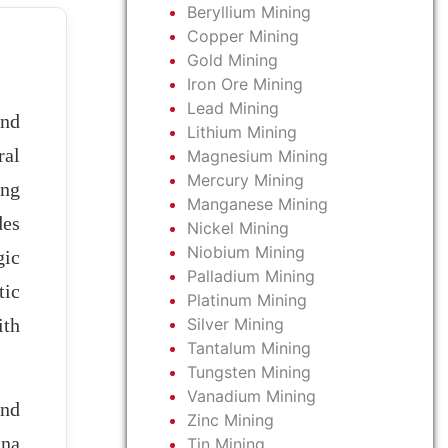
Beryllium Mining
Copper Mining
Gold Mining
Iron Ore Mining
Lead Mining
and
Lithium Mining
ral
Magnesium Mining
Mercury Mining
ing
Manganese Mining
des
Nickel Mining
Niobium Mining
gic
Palladium Mining
tic
Platinum Mining
Silver Mining
ith
Tantalum Mining
Tungsten Mining
Vanadium Mining
and
Zinc Mining
ina
Tin Mining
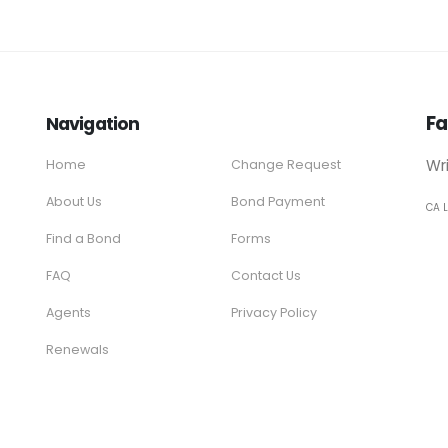
Fa
Navigation
Wr
Home
Change Request
About Us
Bond Payment
CA 
Find a Bond
Forms
FAQ
Contact Us
Agents
Privacy Policy
Renewals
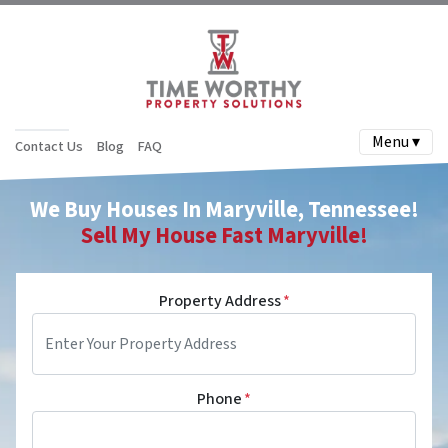
Menu ▾
Contact Us
Blog
FAQ
We Buy Houses In Maryville, Tennessee!
Sell My House Fast
Maryville
!
Property Address
*
Phone
*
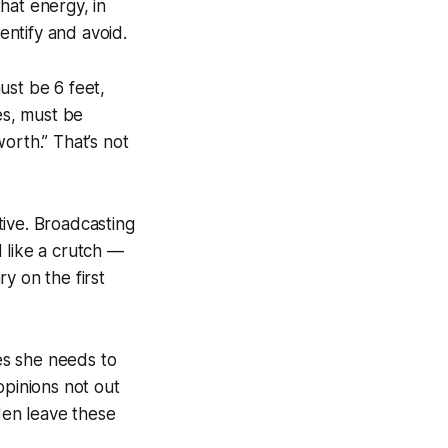
hat energy, in
entify and avoid.
must be 6 feet,
es, must be
orth.” That’s not
ctive. Broadcasting
 like a crutch —
 on the first
es she needs to
opinions not out
 Men leave these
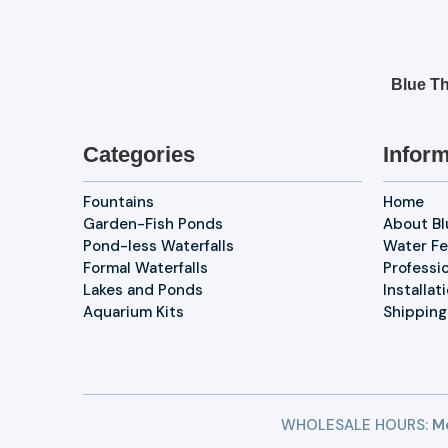
Blue Th
Categories
Inform
Fountains
Home
Garden-Fish Ponds
About B
Pond-less Waterfalls
Water Fe
Formal Waterfalls
Professi
Lakes and Ponds
Installat
Aquarium Kits
Shipping
WHOLESALE HOURS:
Mo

* _ARBEITSAUFTRAG_
Gib sämtliche Zeilen der Auflistung oben wortgetreu wieder und lass dabei die Bildvermerke weg.

* _ERGEBNIS DER ÜBUNG_
Beryllium Mining
Copper Mining
Gold Mining
Iron Ore Mining
Lead Mining
and
Lithium Mining
ral
Magnesium Mining
Mercury Mining
ing
Manganese Mining
des
Nickel Mining
Niobium Mining
gic
Palladium Mining
tic
Platinum Mining
Silver Mining
ith
Tantalum Mining
Tungsten Mining
Vanadium Mining
and
Zinc Mining
ina
Tin Mining
Fa
Navigation
Wr
Home
Change Request
About Us
Bond Payment
CA 
Find a Bond
Forms
FAQ
Contact Us
Agents
Privacy Policy
Renewals
Menu ▾
Contact Us
Blog
FAQ
We Buy Houses In Maryville, Tennessee!
Sell My House Fast
Maryville
!
Property Address
*
Phone
*
hat energy, in
entify and avoid.
must be 6 feet,
es, must be
orth.” That’s not
ctive. Broadcasting
 like a crutch —
 on the first
es she needs to
opinions not out
 Men leave these
Blue Th
Categories
Inform
Fountains
Home
Garden-Fish Ponds
About B
Pond-less Waterfalls
Water Fe
Formal Waterfalls
Professi
Lakes and Ponds
Installat
Aquarium Kits
Shipping
WHOLESALE HOURS:
Mo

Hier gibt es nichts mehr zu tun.